I have an unfinished basement and I am looking to add about 5" of insulation to fill up the joist bays on the ceiling. The bays are 7 inches deep and will soon have around 2" of foam.

I am wondering if I would be able to fill the bays with Roxul and cover the entire ceiling with house wrap.

The reason for the roxul is that if necessary it would still be possible to access what's in my ceiling (wiring and some pipes), without the negative effects on air quality of the fiberglass.

I understand I can trim the roxul with a knife to match my very uneven 80 year old ceiling joist bays.

Questions:

Would this arrangement allow the roxul to deliver its full R value?
And would using house wrap maintain the fire retardant property of my insulation covering so I can meet code? If not house wrap, is there another insulation holding canvas material that would work?

Asked by Robert Wan
Posted Jan 12, 2018 4:03 PM ET

Tags:

1.

User-6993560,
First, can you tell us your name?

A few comments:

1. It usually makes more sense to insulate your basement walls and leave the basement ceiling uninsulated than it does to insulate the basement ceiling.

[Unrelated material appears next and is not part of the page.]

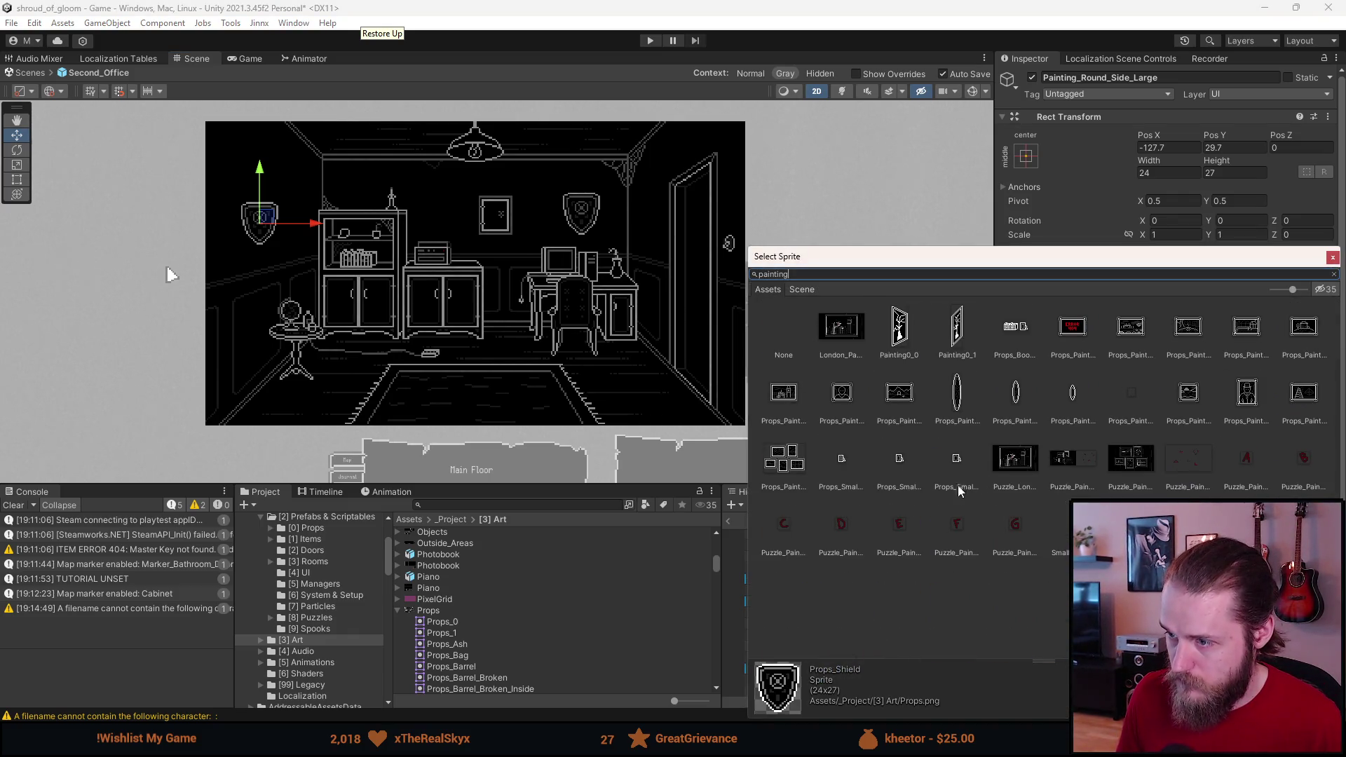
pyautogui.click(957, 392)
pyautogui.press('Return')
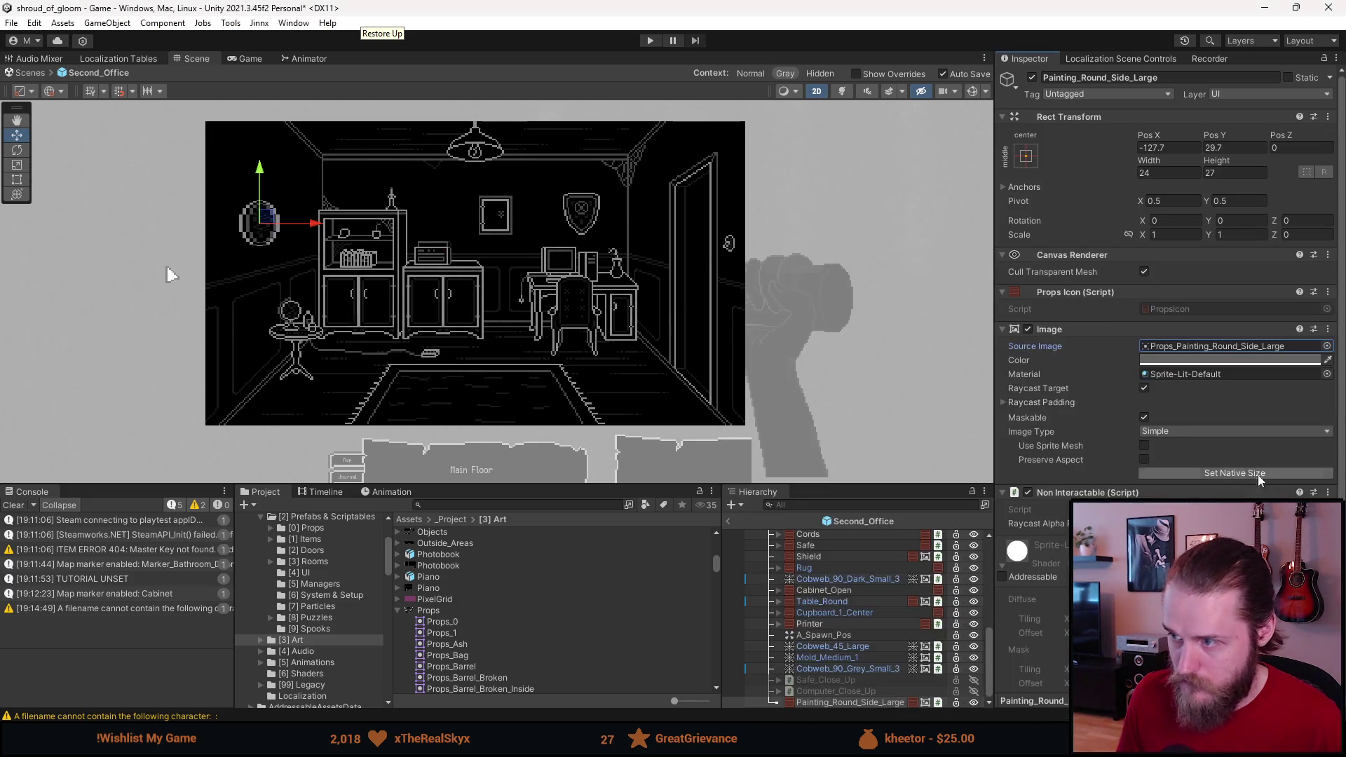
pyautogui.click(1261, 475)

2. If you proceed with your plan, you will end up with a backwards flash-and-batt job -- with the spray foam on the interior side of the assembly instead of on the exterior side of the assembly (as usually installed).

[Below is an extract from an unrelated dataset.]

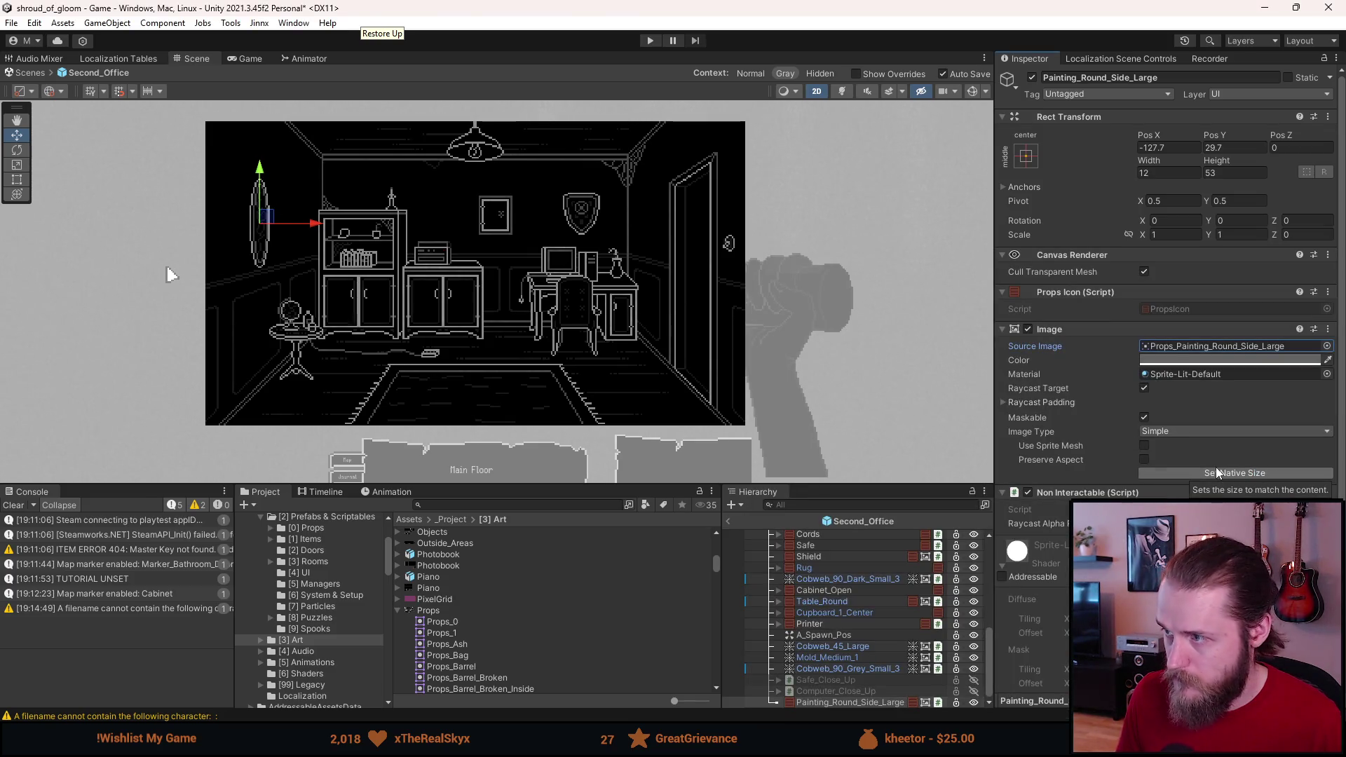
pyautogui.scroll(-5, 1151, 452)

That said, your backwards approach shouldn't cause any moisture problems.

3. You should consult your local code authority to determine whether exposed housewrap is permissable or is considered a fire hazard.

Answered by Martin Holladay
Posted Jan 12, 2018 4:15 PM ET
Edited Jan 12, 2018 4:15 PM ET.

2.

Sorry I updated my profile but it didn't show up in the post. Robert Wan is my name!

Also I understand that I can use insulation supports (i.e. ) to hold the insulation in place. However that wouldn't prevent air from circulating through it and making it dirty. Hence the reason to add an additional layer.

Answered by Robert Wan
Posted Jan 12, 2018 4:21 PM ET
Edited Jan 12, 2018 4:23 PM ET.

3.

Robert,
Most homeowners with your dilemma install a suspended ceiling with removable ceiling panels.

Answered by Martin Holladay
Posted Jan 12, 2018 5:01 PM ET

4.

A suspended ceiling would cost like $8000, wouldn't it? Why would we put that much money into a basement used for cold storage of things like bikes and lawn mowers and lawn furniture? Also I only think we would need to access those wires once or twice in a 10 year period.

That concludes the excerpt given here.